Quote exactly, and only, the lines of the material below from the line with "X115435500Y-81978000D03*" through the line with "X121430500Y-82105000D03*".
+++ Source information +++
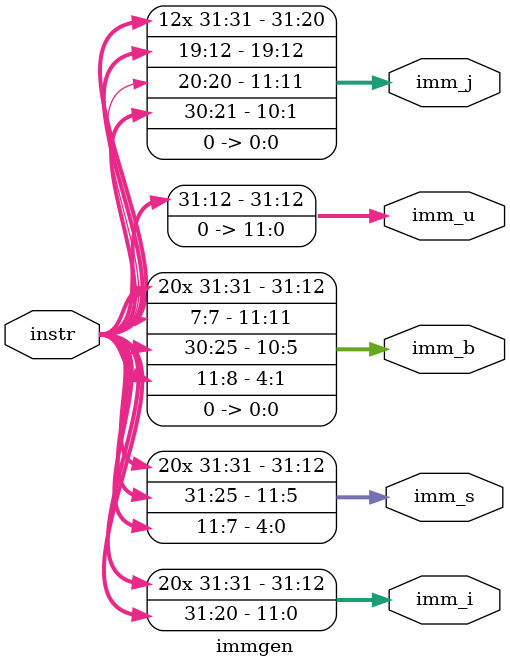
<source format=v>

module immgen(
    input  [31:0] instr,
    output reg [31:0] imm_i,
    output reg [31:0] imm_s,
    output reg [31:0] imm_b,
    output reg [31:0] imm_u,
    output reg [31:0] imm_j
);
    always @(*) begin
        imm_i = {{20{instr[31]}}, instr[31:20]};
        imm_s = {{20{instr[31]}}, instr[31:25], instr[11:7]};
        imm_b = {{19{instr[31]}}, instr[31], instr[7], instr[30:25], instr[11:8], 1'b0};
        imm_u = {instr[31:12], 12'b0};
        imm_j = {{11{instr[31]}}, instr[31], instr[19:12], instr[20], instr[30:21], 1'b0};
    end
endmodule

</source>
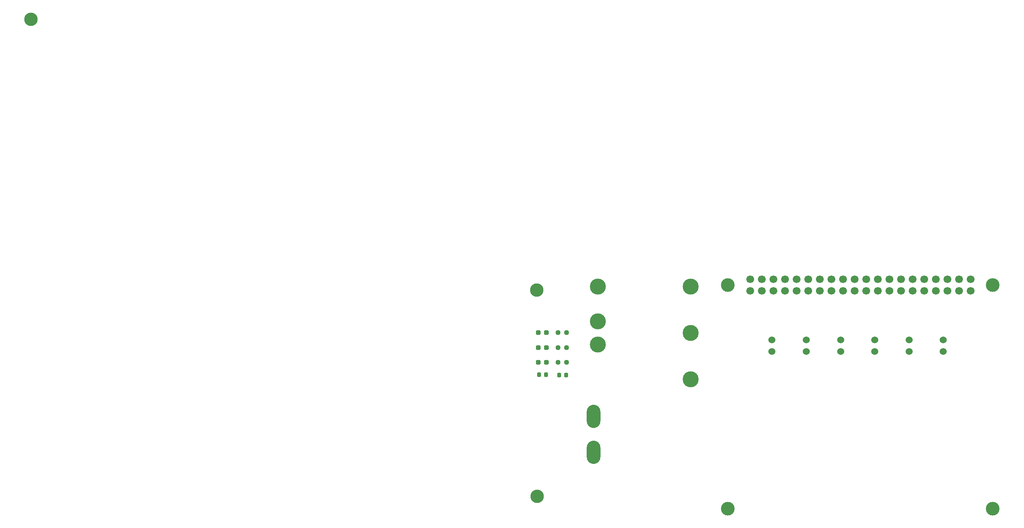
<source format=gts>
G04 #@! TF.GenerationSoftware,KiCad,Pcbnew,7.0.7*
G04 #@! TF.CreationDate,2024-03-26T15:42:10-05:00*
G04 #@! TF.ProjectId,Hardware_2024,48617264-7761-4726-955f-323032342e6b,rev?*
G04 #@! TF.SameCoordinates,Original*
G04 #@! TF.FileFunction,Soldermask,Top*
G04 #@! TF.FilePolarity,Negative*
%FSLAX46Y46*%
G04 Gerber Fmt 4.6, Leading zero omitted, Abs format (unit mm)*
G04 Created by KiCad (PCBNEW 7.0.7) date 2024-03-26 15:42:10*
%MOMM*%
%LPD*%
G01*
G04 APERTURE LIST*
G04 Aperture macros list*
%AMRoundRect*
0 Rectangle with rounded corners*
0 $1 Rounding radius*
0 $2 $3 $4 $5 $6 $7 $8 $9 X,Y pos of 4 corners*
0 Add a 4 corners polygon primitive as box body*
4,1,4,$2,$3,$4,$5,$6,$7,$8,$9,$2,$3,0*
0 Add four circle primitives for the rounded corners*
1,1,$1+$1,$2,$3*
1,1,$1+$1,$4,$5*
1,1,$1+$1,$6,$7*
1,1,$1+$1,$8,$9*
0 Add four rect primitives between the rounded corners*
20,1,$1+$1,$2,$3,$4,$5,0*
20,1,$1+$1,$4,$5,$6,$7,0*
20,1,$1+$1,$6,$7,$8,$9,0*
20,1,$1+$1,$8,$9,$2,$3,0*%
G04 Aperture macros list end*
%ADD10C,1.524000*%
%ADD11RoundRect,0.225000X0.225000X0.250000X-0.225000X0.250000X-0.225000X-0.250000X0.225000X-0.250000X0*%
%ADD12RoundRect,0.237500X-0.287500X-0.237500X0.287500X-0.237500X0.287500X0.237500X-0.287500X0.237500X0*%
%ADD13C,2.946400*%
%ADD14RoundRect,0.237500X0.250000X0.237500X-0.250000X0.237500X-0.250000X-0.237500X0.250000X-0.237500X0*%
%ADD15C,3.500000*%
%ADD16C,3.000000*%
%ADD17C,1.700000*%
%ADD18O,3.000000X5.100000*%
G04 APERTURE END LIST*
D10*
X166476000Y-74422000D03*
X166476000Y-76962000D03*
D11*
X116985500Y-81978000D03*
X115435500Y-81978000D03*
D12*
X115330000Y-79311000D03*
X117080000Y-79311000D03*
X115330000Y-76073000D03*
X117080000Y-76073000D03*
D13*
X4258120Y-4093280D03*
D10*
X188976000Y-74422000D03*
X188976000Y-76962000D03*
D14*
X121462500Y-72771000D03*
X119637500Y-72771000D03*
D13*
X4258120Y-4093280D03*
D14*
X121462500Y-76073000D03*
X119637500Y-76073000D03*
D15*
X128380000Y-75425000D03*
X128380000Y-70345000D03*
X128380000Y-62725000D03*
X148700000Y-62725000D03*
X148700000Y-72885000D03*
X148700000Y-83045000D03*
D10*
X196476000Y-74422000D03*
X196476000Y-76962000D03*
D14*
X121462500Y-79311000D03*
X119637500Y-79311000D03*
D13*
X115062000Y-108712000D03*
D10*
X203976000Y-74422000D03*
X203976000Y-76962000D03*
X181476000Y-74422000D03*
X181476000Y-76962000D03*
D11*
X121430500Y-82105000D03*
X119880500Y-82105000D03*
D12*
X115330000Y-72771000D03*
X117080000Y-72771000D03*
D16*
X156801000Y-62357000D03*
X156801000Y-111357000D03*
X214801000Y-62357000D03*
X214801000Y-111357000D03*
D17*
X161671000Y-63627000D03*
X161671000Y-61087000D03*
X164211000Y-63627000D03*
X164211000Y-61087000D03*
X166751000Y-63627000D03*
X166751000Y-61087000D03*
X169291000Y-63627000D03*
X169291000Y-61087000D03*
X171831000Y-63627000D03*
X171831000Y-61087000D03*
X174371000Y-63627000D03*
X174371000Y-61087000D03*
X176911000Y-63627000D03*
X176911000Y-61087000D03*
X179451000Y-63627000D03*
X179451000Y-61087000D03*
X181991000Y-63627000D03*
X181991000Y-61087000D03*
X184531000Y-63627000D03*
X184531000Y-61087000D03*
X187071000Y-63627000D03*
X187071000Y-61087000D03*
X189611000Y-63627000D03*
X189611000Y-61087000D03*
X192151000Y-63627000D03*
X192151000Y-61087000D03*
X194691000Y-63627000D03*
X194691000Y-61087000D03*
X197231000Y-63627000D03*
X197231000Y-61087000D03*
X199771000Y-63627000D03*
X199771000Y-61087000D03*
X202311000Y-63627000D03*
X202311000Y-61087000D03*
X204851000Y-63627000D03*
X204851000Y-61087000D03*
X207391000Y-63627000D03*
X207391000Y-61087000D03*
X209931000Y-63627000D03*
X209931000Y-61087000D03*
D13*
X114935000Y-63500000D03*
D10*
X173976000Y-74422000D03*
X173976000Y-76962000D03*
D18*
X127381000Y-91186000D03*
X127381000Y-99060000D03*
M02*

</source>
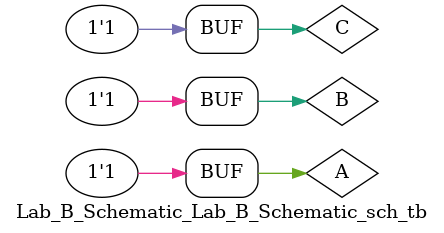
<source format=v>

`timescale 1ns / 1ps

module Lab_B_Schematic_Lab_B_Schematic_sch_tb();

// Inputs
   reg A;
   reg B;
   reg C;

// Output
   wire Y;

// Bidirs

// Instantiate the UUT
   Lab_B_Schematic UUT (
		.A(A), 
		.B(B), 
		.C(C), 
		.Y(Y)
   );
// Initialize Inputs

       initial begin
		A = 0;B = 0;C = 0;
		#5 A = 0;B = 0;C = 1;
		#5 A = 0;B = 1;C = 0;
		#5 A = 0;B = 1;C = 1;
		#5 A = 1;B = 0;C = 0;
		#5 A = 1;B = 0;C = 1;
		#5 A = 1;B = 1;C = 0;
		#5 A = 1;B = 1;C = 1;
   end
endmodule

</source>
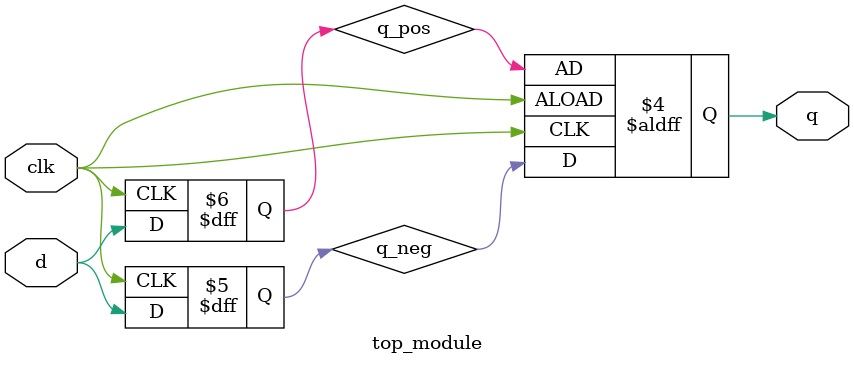
<source format=sv>
module top_module(
    input clk,
    input d,
    output reg q);

    reg q_pos, q_neg;

    always @(posedge clk) begin
        q_pos <= d;
    end

    always @(negedge clk) begin
        q_neg <= d;
    end

    always @(posedge clk or negedge clk) begin
        if (clk)
            q <= q_pos;
        else
            q <= q_neg;
    end

endmodule

</source>
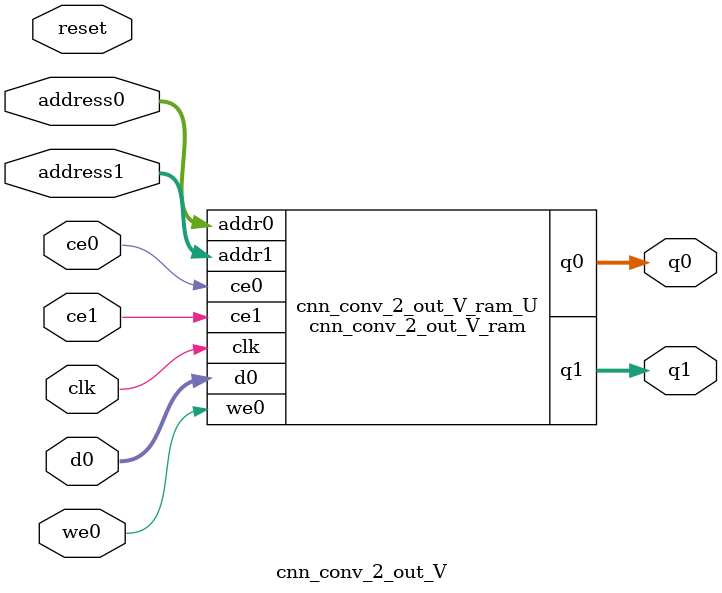
<source format=v>
`timescale 1 ns / 1 ps
module cnn_conv_2_out_V_ram (addr0, ce0, d0, we0, q0, addr1, ce1, q1,  clk);

parameter DWIDTH = 14;
parameter AWIDTH = 11;
parameter MEM_SIZE = 1936;

input[AWIDTH-1:0] addr0;
input ce0;
input[DWIDTH-1:0] d0;
input we0;
output reg[DWIDTH-1:0] q0;
input[AWIDTH-1:0] addr1;
input ce1;
output reg[DWIDTH-1:0] q1;
input clk;

(* ram_style = "block" *)reg [DWIDTH-1:0] ram[0:MEM_SIZE-1];




always @(posedge clk)  
begin 
    if (ce0) 
    begin
        if (we0) 
        begin 
            ram[addr0] <= d0; 
        end 
        q0 <= ram[addr0];
    end
end


always @(posedge clk)  
begin 
    if (ce1) 
    begin
        q1 <= ram[addr1];
    end
end


endmodule

`timescale 1 ns / 1 ps
module cnn_conv_2_out_V(
    reset,
    clk,
    address0,
    ce0,
    we0,
    d0,
    q0,
    address1,
    ce1,
    q1);

parameter DataWidth = 32'd14;
parameter AddressRange = 32'd1936;
parameter AddressWidth = 32'd11;
input reset;
input clk;
input[AddressWidth - 1:0] address0;
input ce0;
input we0;
input[DataWidth - 1:0] d0;
output[DataWidth - 1:0] q0;
input[AddressWidth - 1:0] address1;
input ce1;
output[DataWidth - 1:0] q1;



cnn_conv_2_out_V_ram cnn_conv_2_out_V_ram_U(
    .clk( clk ),
    .addr0( address0 ),
    .ce0( ce0 ),
    .we0( we0 ),
    .d0( d0 ),
    .q0( q0 ),
    .addr1( address1 ),
    .ce1( ce1 ),
    .q1( q1 ));

endmodule


</source>
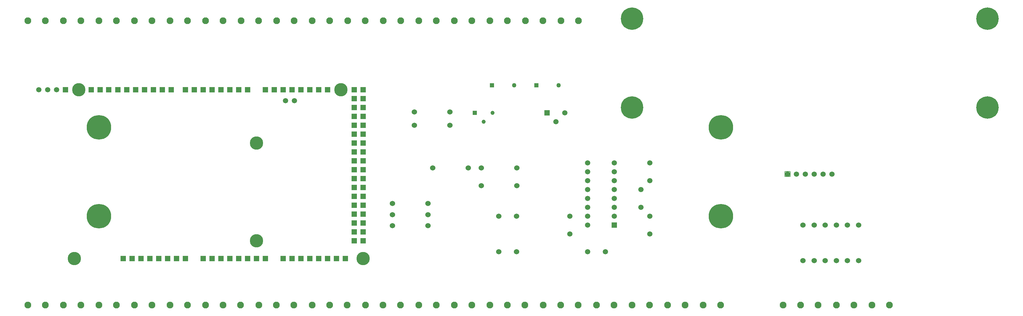
<source format=gbr>
G04 DipTrace 3.3.1.3*
G04 BottomAssy.gbr*
%MOIN*%
G04 #@! TF.FileFunction,Drawing,Bot*
G04 #@! TF.Part,Single*
%ADD16C,0.006563*%
G04 #@! TA.AperFunction,ComponentPad*
%ADD17C,0.076772*%
%ADD18R,0.059055X0.059055*%
%ADD19C,0.15*%
%ADD20R,0.05X0.05*%
%ADD21C,0.05*%
%ADD22C,0.06*%
%ADD23C,0.059055*%
%ADD24C,0.275591*%
%ADD25C,0.251969*%
%ADD26C,0.045996*%
%ADD27R,0.046X0.046*%
%FSLAX26Y26*%
G04*
G70*
G90*
G75*
G01*
G04 BotAssy*
%LPD*%
D17*
X2613066Y3867980D3*
X2809917D3*
X3013066D3*
X3209917D3*
X3413066D3*
X3609917D3*
X6213066D3*
X6409917D3*
X613070Y667980D3*
X809920D3*
X6613066Y3867980D3*
X6809917D3*
X4613066D3*
X4809917D3*
D18*
X4388066Y1392980D3*
Y1492980D3*
Y1592980D3*
Y1692980D3*
Y1792980D3*
Y1892980D3*
Y1992980D3*
Y2092980D3*
Y2192980D3*
Y2292980D3*
Y2392980D3*
Y2492980D3*
Y2592980D3*
Y2692980D3*
Y2792980D3*
Y2892980D3*
Y2992980D3*
X4288066Y3092980D3*
Y1392980D3*
Y1492980D3*
Y1592980D3*
Y1692980D3*
Y1792980D3*
Y1892980D3*
Y1992980D3*
Y2092980D3*
Y2192980D3*
Y2292980D3*
Y2392980D3*
Y2492980D3*
Y2592980D3*
Y2692980D3*
Y2792980D3*
Y2892980D3*
Y2992980D3*
X4388066Y3092980D3*
X2188066Y1192980D3*
X1988066D3*
X1888066D3*
X1788066D3*
X1688066D3*
X3088066D3*
X2988066D3*
X2888066D3*
X2788066D3*
X2688066D3*
X2588066D3*
X2226066Y3092980D3*
X2126066D3*
X2026066D3*
X1926066D3*
X1826066D3*
X1726066D3*
X1626066D3*
X1525066D3*
X1426066D3*
X1326066D3*
X3088066D3*
X2988066D3*
X2888066D3*
X2788066D3*
X2688066D3*
X2588066D3*
X2488066D3*
X2388066D3*
X3288066D3*
X3388066D3*
X3488066D3*
X3588066D3*
X3688066D3*
X3788066D3*
X3888066D3*
X3988066D3*
X3188066Y1192980D3*
X3288066D3*
X3488066D3*
X3588066D3*
X3688066D3*
X3788066D3*
X3888066D3*
X3988066D3*
X4088066D3*
X4188066D3*
X2088066D3*
X2388066D3*
X2288066D3*
D19*
X1138066D3*
X1188066Y3092980D3*
X3188066Y1392980D3*
Y2492980D3*
X4388066Y1192980D3*
X4138066Y3092980D3*
D17*
X1013070Y3867980D3*
X1209920D3*
D20*
X5838066Y3142980D3*
D21*
X6088066D3*
D17*
X9113066Y667980D3*
X9309917D3*
X9506767D3*
X5013066Y3867980D3*
X5209917D3*
X5413066D3*
X5609917D3*
X5813066D3*
X6009917D3*
X1013070Y667980D3*
X1209920D3*
X1413070D3*
X1609920D3*
D22*
X5569318Y2211728D3*
X5169318D3*
D17*
X1413070Y3867980D3*
X1609920D3*
D22*
X5363066Y2842980D3*
X4963066D3*
D20*
X6338066Y3142980D3*
D21*
X6588066D3*
D17*
X7013066Y667980D3*
X7209917D3*
X5813066D3*
X6009917D3*
X6206767D3*
X6413066D3*
X6609917D3*
X6806767D3*
X7413066D3*
X7609917D3*
X7813066D3*
X8009917D3*
X8213066D3*
X8409917D3*
X2613066D3*
X2809917D3*
X3006767D3*
D18*
X7213066Y1567980D3*
D23*
Y1667980D3*
Y1767980D3*
Y1867980D3*
Y1967980D3*
Y2067980D3*
Y2167980D3*
Y2267980D3*
X6913066D3*
Y2167980D3*
Y2067980D3*
Y1967980D3*
Y1867980D3*
Y1767980D3*
Y1667980D3*
Y1567980D3*
D22*
X9463066Y1167980D3*
Y1567980D3*
X9338066Y1167980D3*
Y1567980D3*
X9588066Y1167980D3*
Y1567980D3*
X9713066Y1167980D3*
Y1567980D3*
X9838066Y1167980D3*
Y1567980D3*
X9963066Y1167980D3*
Y1567980D3*
X4963066Y2692980D3*
X5363066D3*
X4718712Y1811397D3*
X5118712D3*
X4718712Y1686397D3*
X5118712D3*
X4718712Y1561397D3*
X5118712D3*
D24*
X1413070Y2667980D3*
Y1667980D3*
D18*
X6456818Y2830480D3*
D23*
X6556818Y2730480D3*
X6656818Y2830480D3*
X7613066Y1467980D3*
Y1667980D3*
X7513066Y1967980D3*
Y1767980D3*
X7613066Y2067980D3*
Y2267980D3*
X6713066Y1467980D3*
Y1667980D3*
X6913066Y1267980D3*
X7113066D3*
X3513066Y2967980D3*
X3613066D3*
D22*
X5913066Y1267980D3*
Y1667980D3*
X6113066Y1267980D3*
Y1667980D3*
D23*
X9663066Y2142980D3*
X9192594Y2113452D2*
D16*
Y2172507D1*
X9133539D1*
Y2113452D1*
X9192594D1*
D23*
X9163066Y2142980D3*
D25*
X11413070Y2892980D3*
Y3892980D3*
X7413066D3*
Y2892980D3*
D23*
X9563066Y2142980D3*
X9463066D3*
X9363066D3*
X9263066D3*
D24*
X8413066Y2667980D3*
Y1667980D3*
D17*
X613070Y3867980D3*
X809920D3*
X1813070D3*
X2009920D3*
X2213066D3*
X2409917D3*
X3813066D3*
X4009917D3*
X4213066D3*
X4409917D3*
X9713066Y667980D3*
X9909917D3*
X10113070D3*
X10309920D3*
X3213066D3*
X3409917D3*
X3606767D3*
X3813066D3*
X4009917D3*
X4206767D3*
X4413066D3*
X4609917D3*
X4806767D3*
X5013066D3*
X5209917D3*
X5413066D3*
X5609917D3*
D26*
X5844318Y2830480D3*
D27*
X5644318D3*
D26*
X5744318Y2730480D3*
D18*
X1038857Y3092980D3*
D23*
X938857D3*
X838857D3*
X738857D3*
D17*
X1813070Y667980D3*
X2009920D3*
X2213066D3*
X2409917D3*
D22*
X5718712Y2211397D3*
X6118712D3*
X5718712Y2011397D3*
X6118712D3*
M02*

</source>
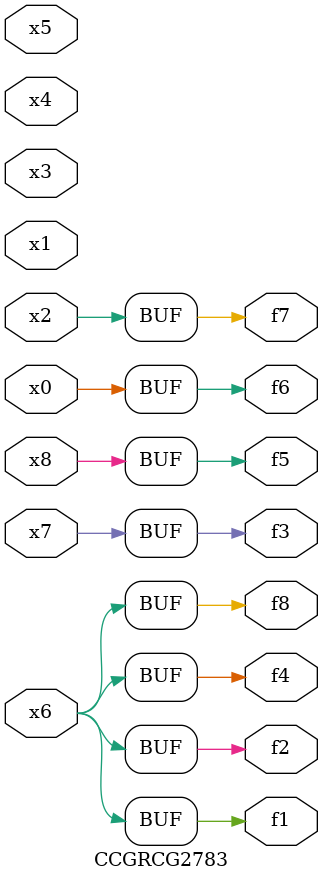
<source format=v>
module CCGRCG2783(
	input x0, x1, x2, x3, x4, x5, x6, x7, x8,
	output f1, f2, f3, f4, f5, f6, f7, f8
);
	assign f1 = x6;
	assign f2 = x6;
	assign f3 = x7;
	assign f4 = x6;
	assign f5 = x8;
	assign f6 = x0;
	assign f7 = x2;
	assign f8 = x6;
endmodule

</source>
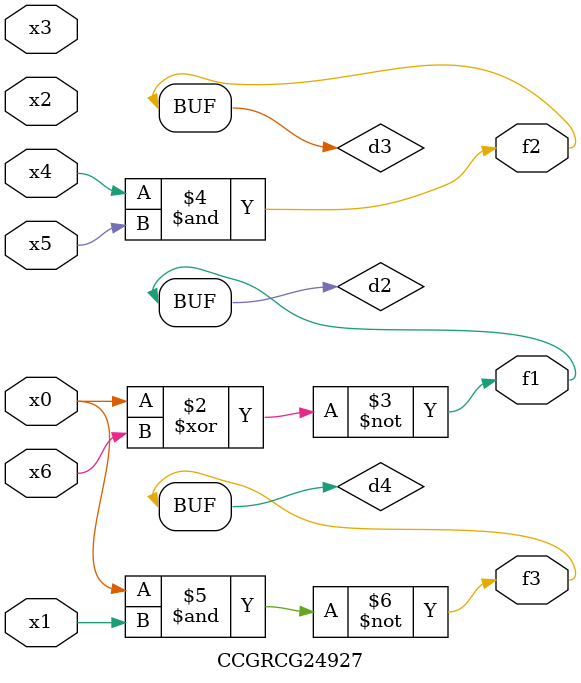
<source format=v>
module CCGRCG24927(
	input x0, x1, x2, x3, x4, x5, x6,
	output f1, f2, f3
);

	wire d1, d2, d3, d4;

	nor (d1, x0);
	xnor (d2, x0, x6);
	and (d3, x4, x5);
	nand (d4, x0, x1);
	assign f1 = d2;
	assign f2 = d3;
	assign f3 = d4;
endmodule

</source>
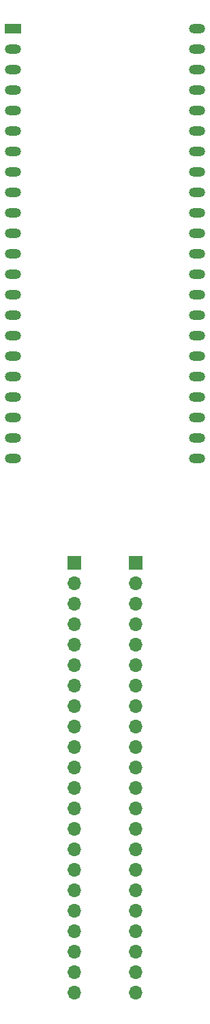
<source format=gbr>
%TF.GenerationSoftware,KiCad,Pcbnew,8.0.0*%
%TF.CreationDate,2024-02-24T18:53:26+01:00*%
%TF.ProjectId,ESP32-S3-Breadboard-Adapter,45535033-322d-4533-932d-427265616462,rev?*%
%TF.SameCoordinates,Original*%
%TF.FileFunction,Soldermask,Top*%
%TF.FilePolarity,Negative*%
%FSLAX46Y46*%
G04 Gerber Fmt 4.6, Leading zero omitted, Abs format (unit mm)*
G04 Created by KiCad (PCBNEW 8.0.0) date 2024-02-24 18:53:26*
%MOMM*%
%LPD*%
G01*
G04 APERTURE LIST*
%ADD10R,2.000000X1.200000*%
%ADD11O,2.000000X1.200000*%
%ADD12R,1.700000X1.700000*%
%ADD13O,1.700000X1.700000*%
G04 APERTURE END LIST*
D10*
%TO.C,REF\u002A\u002A*%
X127003680Y-42928720D03*
D11*
X127003680Y-45468720D03*
X127003680Y-48008720D03*
X127003680Y-50548720D03*
X127003680Y-53088720D03*
X127003680Y-55628720D03*
X127003680Y-58168720D03*
X127003680Y-60708720D03*
X127003680Y-63248720D03*
X127003680Y-65788720D03*
X127003680Y-68328720D03*
X127003680Y-70868720D03*
X127003680Y-73408720D03*
X127003680Y-75948720D03*
X127003680Y-78488720D03*
X127003680Y-81028720D03*
X127003680Y-83568720D03*
X127003680Y-86108720D03*
X127003680Y-88648720D03*
X127000000Y-91186000D03*
X127000000Y-93726000D03*
X127000000Y-96266000D03*
X149863680Y-96268720D03*
X149863680Y-93728720D03*
X149863680Y-91188720D03*
X149863680Y-88648720D03*
X149863680Y-86108720D03*
X149863680Y-83568720D03*
X149863680Y-81028720D03*
X149863680Y-78488720D03*
X149863680Y-75948720D03*
X149863680Y-73408720D03*
X149863680Y-70868720D03*
X149863680Y-68328720D03*
X149863680Y-65788720D03*
X149863680Y-63248720D03*
X149863680Y-60708720D03*
X149863680Y-58168720D03*
X149863680Y-55628720D03*
X149863680Y-53088720D03*
X149863680Y-50548720D03*
X149863680Y-48008720D03*
X149863680Y-45468720D03*
X149863680Y-42928720D03*
%TD*%
D12*
%TO.C,REF\u002A\u002A*%
X142240000Y-109220000D03*
D13*
X142240000Y-111760000D03*
X142240000Y-114300000D03*
X142240000Y-116840000D03*
X142240000Y-119380000D03*
X142240000Y-121920000D03*
X142240000Y-124460000D03*
X142240000Y-127000000D03*
X142240000Y-129540000D03*
X142240000Y-132080000D03*
X142240000Y-134620000D03*
X142240000Y-137160000D03*
X142240000Y-139700000D03*
X142240000Y-142240000D03*
X142240000Y-144780000D03*
X142240000Y-147320000D03*
X142240000Y-149860000D03*
X142240000Y-152400000D03*
X142240000Y-154940000D03*
X142240000Y-157480000D03*
X142240000Y-160020000D03*
X142240000Y-162560000D03*
%TD*%
D12*
%TO.C,REF\u002A\u002A*%
X134620000Y-109220000D03*
D13*
X134620000Y-111760000D03*
X134620000Y-114300000D03*
X134620000Y-116840000D03*
X134620000Y-119380000D03*
X134620000Y-121920000D03*
X134620000Y-124460000D03*
X134620000Y-127000000D03*
X134620000Y-129540000D03*
X134620000Y-132080000D03*
X134620000Y-134620000D03*
X134620000Y-137160000D03*
X134620000Y-139700000D03*
X134620000Y-142240000D03*
X134620000Y-144780000D03*
X134620000Y-147320000D03*
X134620000Y-149860000D03*
X134620000Y-152400000D03*
X134620000Y-154940000D03*
X134620000Y-157480000D03*
X134620000Y-160020000D03*
X134620000Y-162560000D03*
%TD*%
M02*

</source>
+++
- _The completed task_
X115435500Y-81978000D03*
D12*
X115330000Y-79311000D03*
X117080000Y-79311000D03*
X115330000Y-76073000D03*
X117080000Y-76073000D03*
D13*
X4258120Y-4093280D03*
D10*
X188976000Y-74422000D03*
X188976000Y-76962000D03*
D14*
X121462500Y-72771000D03*
X119637500Y-72771000D03*
D13*
X4258120Y-4093280D03*
D14*
X121462500Y-76073000D03*
X119637500Y-76073000D03*
D15*
X128380000Y-75425000D03*
X128380000Y-70345000D03*
X128380000Y-62725000D03*
X148700000Y-62725000D03*
X148700000Y-72885000D03*
X148700000Y-83045000D03*
D10*
X196476000Y-74422000D03*
X196476000Y-76962000D03*
D14*
X121462500Y-79311000D03*
X119637500Y-79311000D03*
D13*
X115062000Y-108712000D03*
D10*
X203976000Y-74422000D03*
X203976000Y-76962000D03*
X181476000Y-74422000D03*
X181476000Y-76962000D03*
D11*
X121430500Y-82105000D03*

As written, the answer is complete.